The Senate Committee on Economic Development and Agriculture discussed credit card surcharges added to bills by businesses to cover processing fees Wednesday. Some senators expressed concern that eliminating the 3 percent charge could result in higher overall costs for consumers.
Sen. Marvin Blyden, who introduced the bill, pointed out that other areas, such as Puerto Rico, eliminated the charge. He said the bill’s purpose was to ensure that consumers would know up front what they would be charged for an item or service.
The bill had two main components: 1) No person, merchant, corporation, or vendor shall impose a surcharge on a consumer who chooses to use a credit card instead of cash, check, or any similar means of payment in any transaction, and 2) merchants may offer discounts to promote payment in cash, check, or any other similar method that does not involve the use of a credit card.
“The bill’s prohibition on credit and debit card surcharges is consistent with the Department’s ongoing efforts to safeguard consumers from unfair or deceptive payment practices. Similarly, the bill’s express allowance of cash discounts provides much-needed clarity in an area that has, until now, remained somewhat ambiguous in our statutory framework,” Licensing and Consumer Affairs Department Assistant Commissioner Horace Graham testified.
However, his advocacy for the bill was not enough to move the bill out of the committee. It was tabled.
“It must be understood that credit card fees are the cost we all pay for the convenience of the use of credit,” John P. Woods, president of St. Thomas-St. John Chamber of Commerce testified.
“If this cost were not shown, it would still be included in the price of the ultimate product or service,” he added.
Glendina Matthew, director of the Division of Banking, Insurance and Financial Regulation, also opposed the bill, stating that it would adversely affect insurance agencies in the territory.

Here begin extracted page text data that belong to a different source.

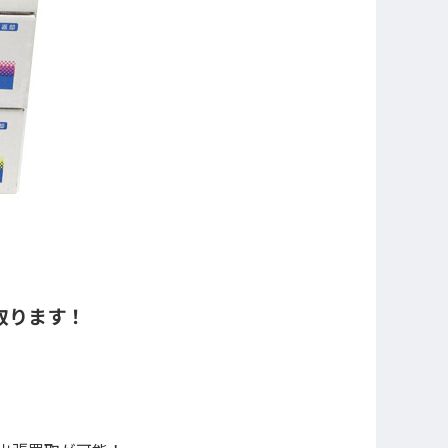
取ります！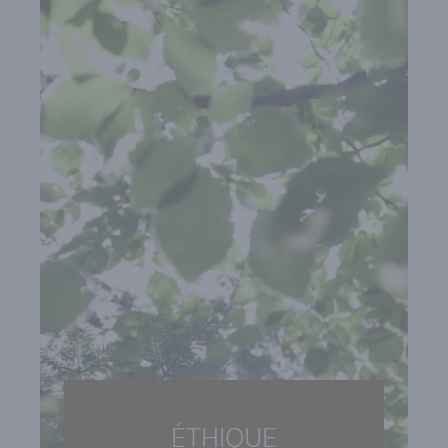
ÉTHIQUE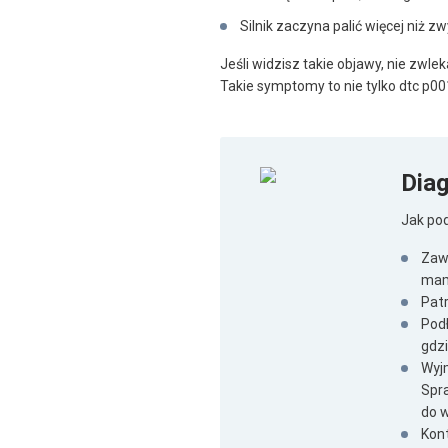
Silnik zaczyna palić więcej niż zw
Jeśli widzisz takie objawy, nie zwle
Takie symptomy to nie tylko dtc p00
Dia
Jak po
Zaws
mam
Patr
Pod
gdzi
Wyj
Spr
do 
Kont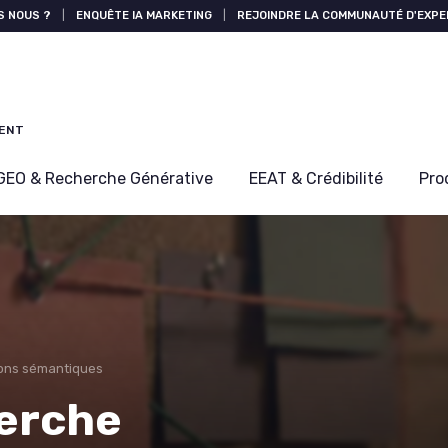
S NOUS ?
|
ENQUÊTE IA MARKETING
|
REJOINDRE LA COMMUNAUTÉ D'EXPE
MENT
GEO & Recherche Générative
EEAT & Crédibilité
Pro
cons sémantiques
herche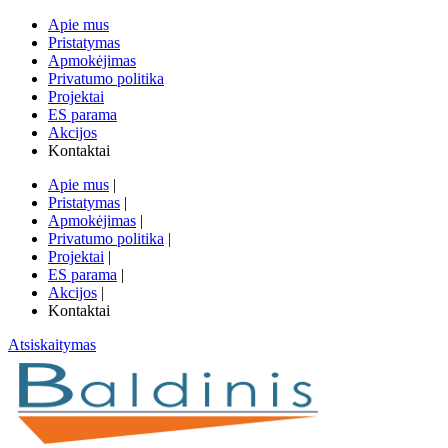
Apie mus
Pristatymas
Apmokėjimas
Privatumo politika
Projektai
ES parama
Akcijos
Kontaktai
Apie mus
|
Pristatymas
|
Apmokėjimas
|
Privatumo politika
|
Projektai
|
ES parama
|
Akcijos
|
Kontaktai
Atsiskaitymas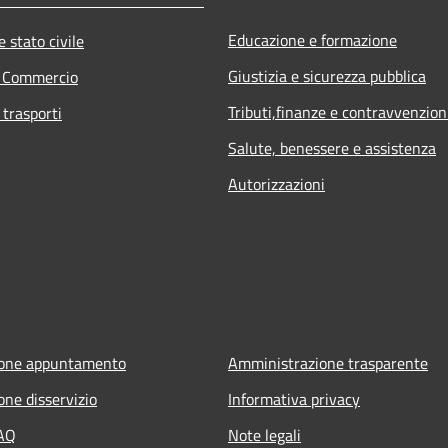
Educazione e formazione
 stato civile
Giustizia e sicurezza pubblica
e Commercio
Tributi,finanze e contravvenzion
 trasporti
Salute, benessere e assistenza
Autorizzazioni
ione appuntamento
Amministrazione trasparente
one disservizio
Informativa privacy
FAQ
Note legali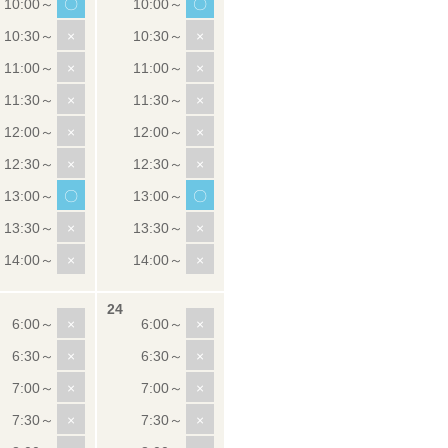
〇
〇
×
×
×
×
×
×
×
×
×
×
〇
〇
×
×
×
×
×
×
×
×
×
×
×
×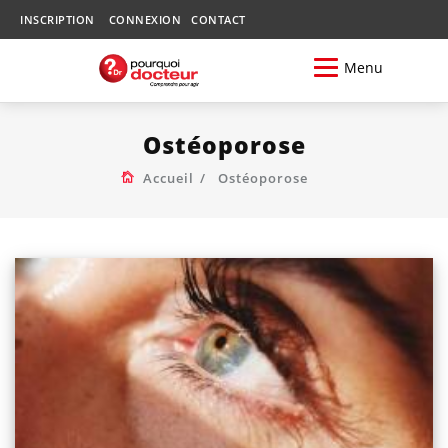
INSCRIPTION
CONNEXION
CONTACT
Menu
Ostéoporose
Accueil
Ostéoporose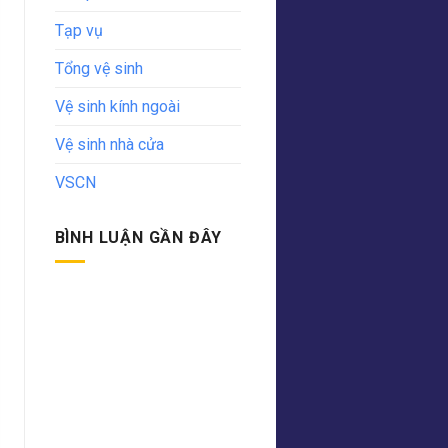
Tạp vụ
Tổng vệ sinh
Vệ sinh kính ngoài
Vệ sinh nhà cửa
VSCN
BÌNH LUẬN GẦN ĐÂY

The second bill considered by the committee would add the words “regardless of physical location” to the law concerning the collection of gross receipts taxes from companies doing hurricane rehabilitation projects in the territory.
Testifiers stated that the bill would generate $22 million for the government’s coffers from upcoming FEMA projects. It was forwarded to the Rules and Judiciary Committee.
Sen. Novelle Francis approved the bill because it closes a loophole through which the territory has lost millions in tax revenues.
“The bill will improve the existing language of the Virgin Islands Code by clarifying that excise and gross receipts taxes apply to all types of entities that perform business activities in the Virgin Islands, even if the entities are created, formed, managed, or even headquartered outside of the USVI,” Director V.I. Bureau of Internal Revenue Joel Lee testified.
Senators in attendance included Hubert Frederick, Angel Bolques Jr., Alma Francis Heyliger, Novelle Francis Jr., Kenneth Gittens, Marise James, Franklin Johnson, Clifford Joseph, Avery Lewis, and Milton Potter.